Late 18th to 20th century
Within the Neoclassical period, no basic changes took place in chair forms, but legs became straight and dimensions lighter. Backs in the shape of classical vases replaced the fanciful outlines of the Rococo period. Around 1800, freely executed imitations of Greek and Roman chairs of the klismos type, with curved legs and backrest, appeared. French chairs of the Empire period, executed in dark mahogany and embellished with ornate bronze mounts, created a ponderous effect.

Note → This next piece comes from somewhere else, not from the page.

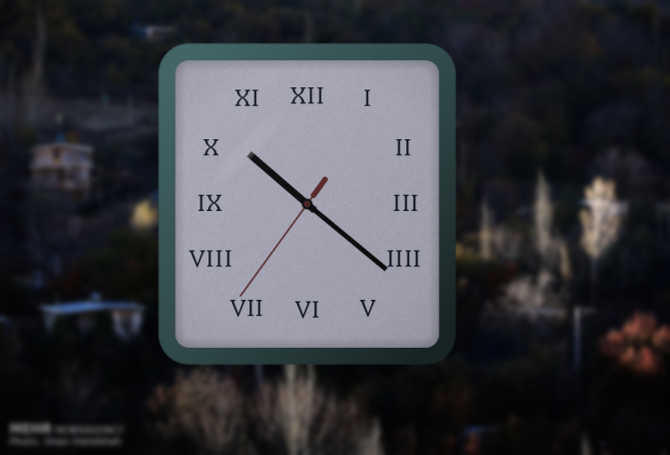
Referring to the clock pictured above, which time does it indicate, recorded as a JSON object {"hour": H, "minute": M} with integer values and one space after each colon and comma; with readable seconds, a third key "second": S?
{"hour": 10, "minute": 21, "second": 36}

In cheaper brands of inferior workmanship, bourgeois chairs of the 19th century carried on the traditions of the 17th and 18th centuries. The only real innovations were the bentwood (wood that has been bent and shaped) chairs in beech that became popular all over the world and were still made in the 20th century. Around 1900 the continental Art Nouveau and Jugendstil styles (French and German styles characterized by organic foliate forms, sinuous lines, and non-geometric forms), and the Arts and Crafts movement in England (established by the English poet and decorator William Morris to reintroduce idealized standards of medieval craftsmanship), gave rise to original chair designs by Eugène Gaillard in France, Henry van de Velde in Belgium, Josef Hoffman in Austria, Antonio Gaudí in Spain, and Charles Rennie Mackintosh in Scotland. These new furniture styles did not exercise wide, let alone decisive, influence. The Art Nouveau chairs designed by the French architect Hector Guimard, for example, are collector’s pieces, but his name is known to a broader public only because of his fanciful entrances to the Paris Métro.
Modern
After World War I, the Bauhaus school in Germany became a creative centre for revolutionary thinking, resulting, for example, in tubular steel chairs designed by the architects Marcel Breuer, Ludwig Mies van der Rohe, and others. During World War II, the aircraft industry accelerated the development of laminated wood and molded plastic furniture. The dominant chair forms of this period go back to designs by Alvar Aalto, Bruno Mathsson, and Charles and Ray Eames. Rapid technical developments, in conjunction with an ever-increasing interest in human-factors engineering, or ergonomics, suggest that completely new chair forms will probably be evolved in the future.